Division researchers are exploring the molecular mechanism of environmental carcinogenesis and developing the Dynamic BH3 Profiling (DBP) in Patient-Derived Organoids (PDO) from live patient tumor samples.
With this model, researchers are testing whether the DBP-PDO platform will predict which drugs prime the mitochondria toward tumor cell death. Investigators are developing this BH3 profiling technique for use in solid thoracic cancers with the goal of providing patient-specific, precision treatments by specific targeting of anti-apoptotic proteins that cause therapeutic resistance. This exciting research is a departure from most current approaches, focusing on downstream targets that sidestep tumor cell mutations that have so often frustrated treatment efforts.

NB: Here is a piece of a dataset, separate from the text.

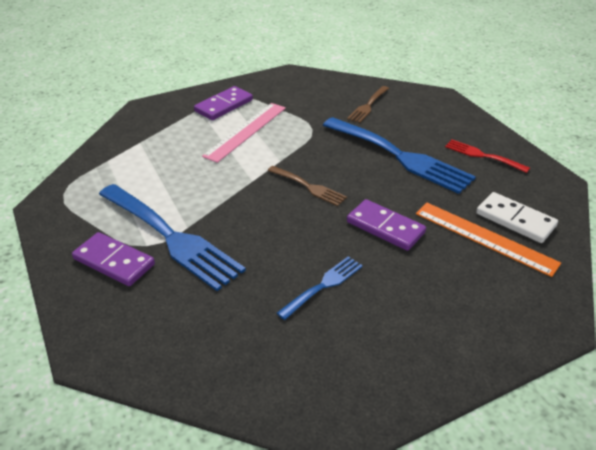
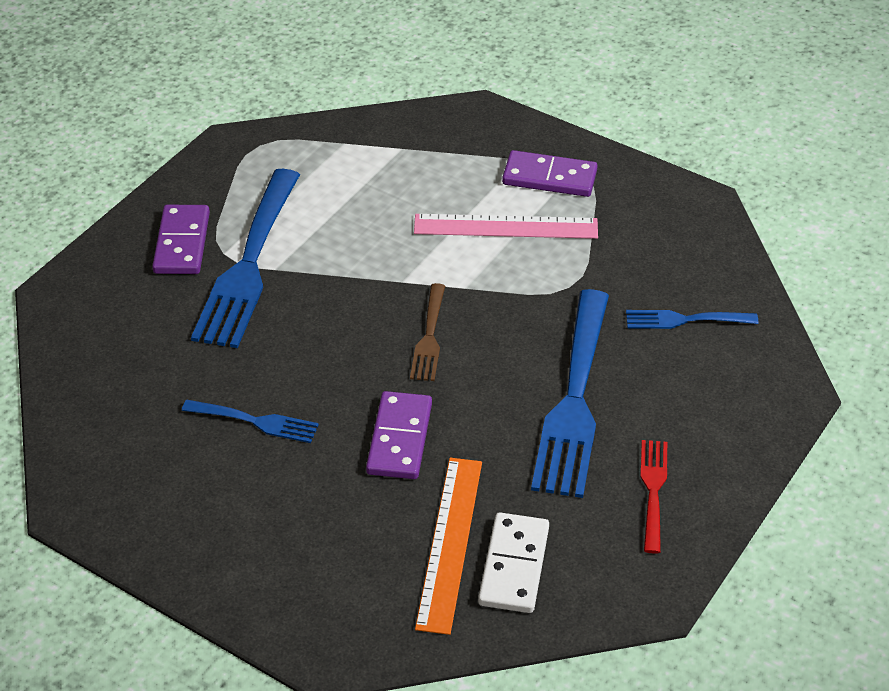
camera: 60 degrees right, 5 degrees up
(368, 105) = (685, 320): brown fork -> blue fork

Researchers within the division are engaged in the study of the biology of mesothelioma, and have made Baylor’s Mesothelioma Treatment Center one of the nation’s leading centers for treatment and diagnosis. A number of clinical trials are already underway, and a thoracic tissue bank has been established in partnership with faculty in the Division of General Surgery and other research leaders in the Department of Surgery.
Thoracic surgeons have also partnered with biotech industry to expand the capabilities of minimally invasive surgery (MIS). Funded through the Cancer Prevention and Research Institute of Texas (CPRIT), a new MIS surgical device is being developed that will allow surgeons better continuous visualization of the surgical field and decrease operative times.